* [Supplied entries]
+---+

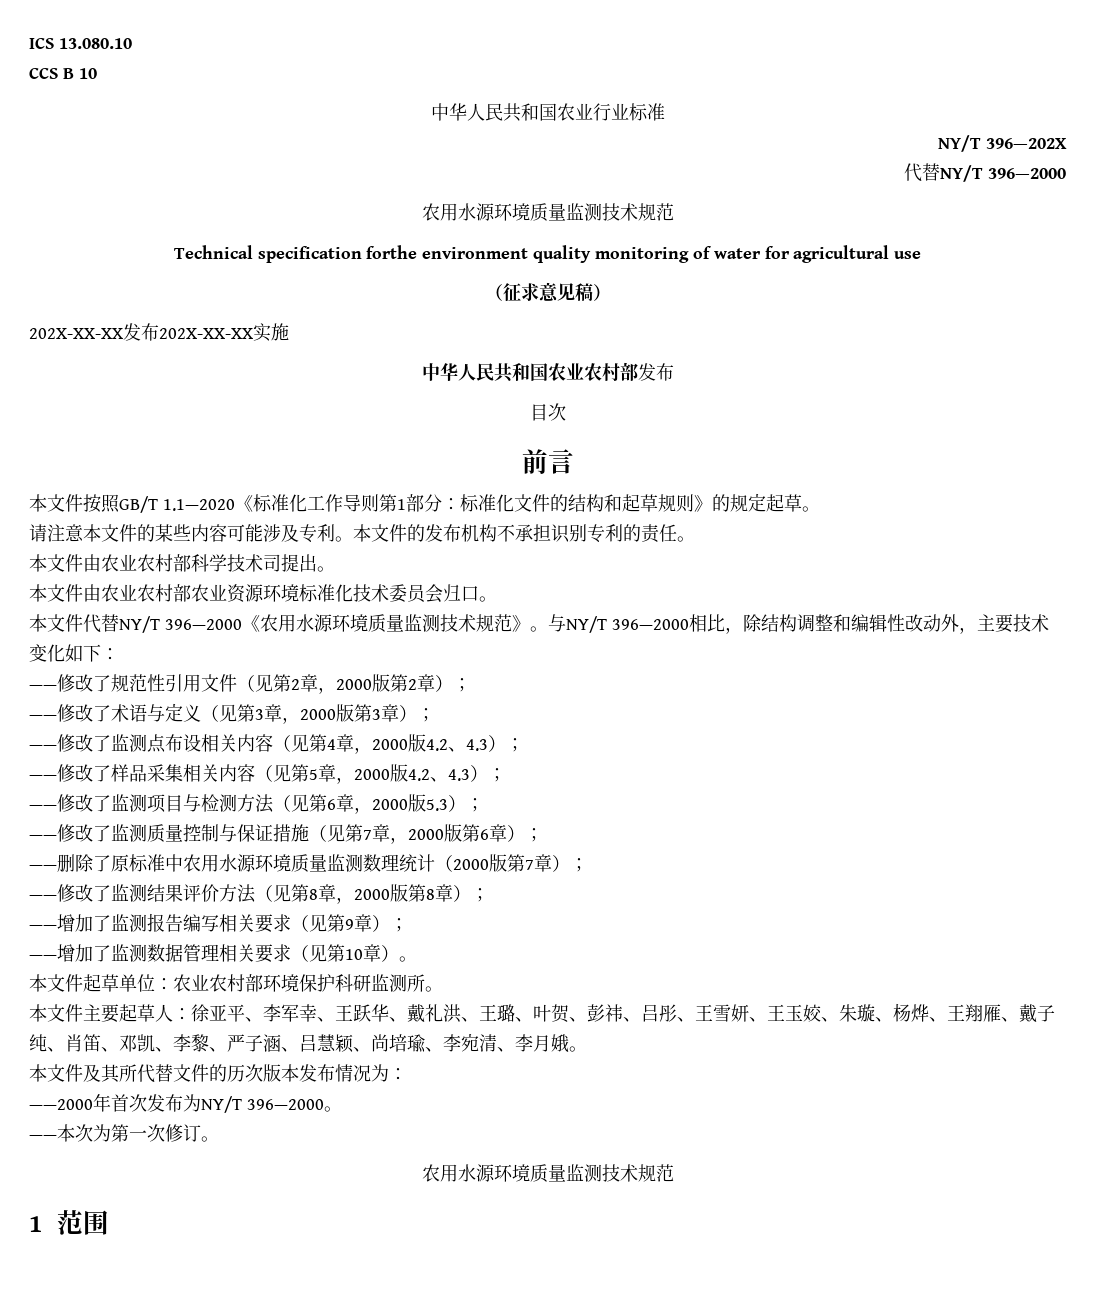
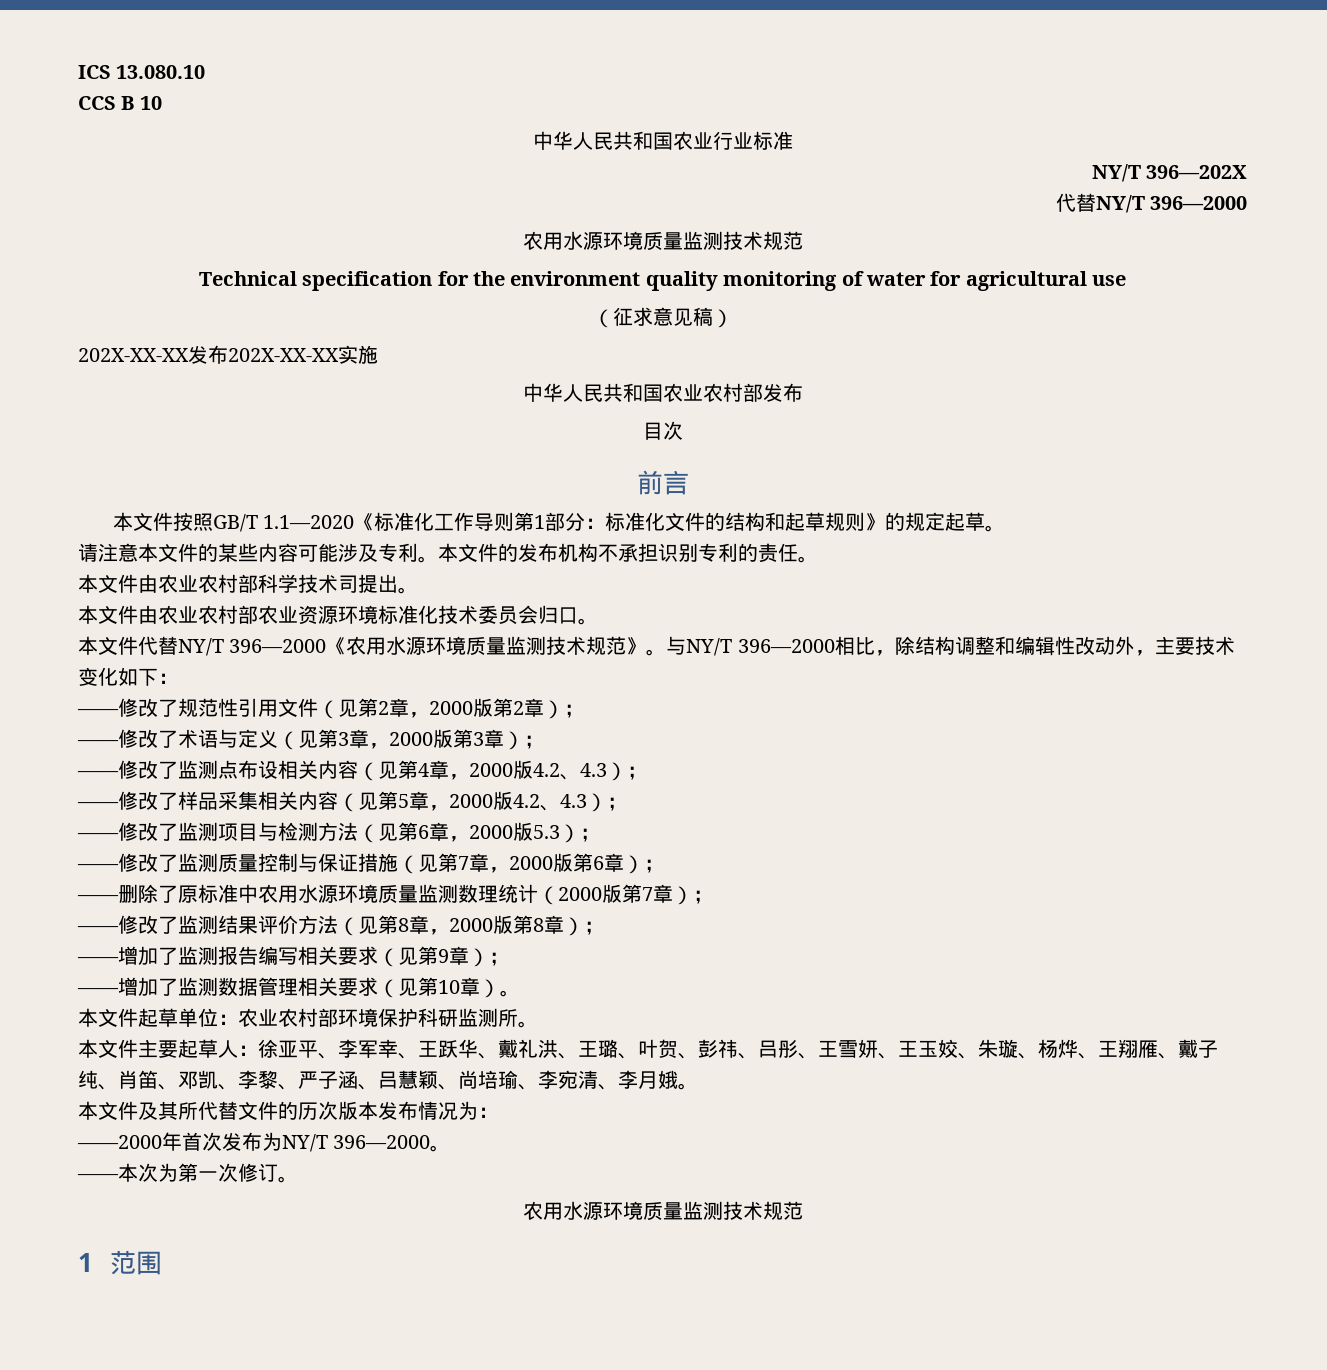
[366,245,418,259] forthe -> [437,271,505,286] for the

+---+

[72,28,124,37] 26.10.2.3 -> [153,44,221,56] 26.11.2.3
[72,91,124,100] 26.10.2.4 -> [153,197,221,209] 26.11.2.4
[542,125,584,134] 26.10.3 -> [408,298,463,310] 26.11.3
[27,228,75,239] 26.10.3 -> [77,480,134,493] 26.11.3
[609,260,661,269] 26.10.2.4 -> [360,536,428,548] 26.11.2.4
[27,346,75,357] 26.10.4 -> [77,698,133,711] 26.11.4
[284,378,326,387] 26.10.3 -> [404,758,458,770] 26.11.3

+---+

* [Task item]
What you return must be an exact retyping of the lines above starting at the line with "[72,28,124,37] 26.10.2.3 ->" and ending at the line with "[284,378,326,387] 26.10.3 ->", and nothing besides.

* [Solution for this task]
[72,28,124,37] 26.10.2.3 -> [153,44,221,56] 26.11.2.3
[72,91,124,100] 26.10.2.4 -> [153,197,221,209] 26.11.2.4
[542,125,584,134] 26.10.3 -> [408,298,463,310] 26.11.3
[27,228,75,239] 26.10.3 -> [77,480,134,493] 26.11.3
[609,260,661,269] 26.10.2.4 -> [360,536,428,548] 26.11.2.4
[27,346,75,357] 26.10.4 -> [77,698,133,711] 26.11.4
[284,378,326,387] 26.10.3 -> [404,758,458,770] 26.11.3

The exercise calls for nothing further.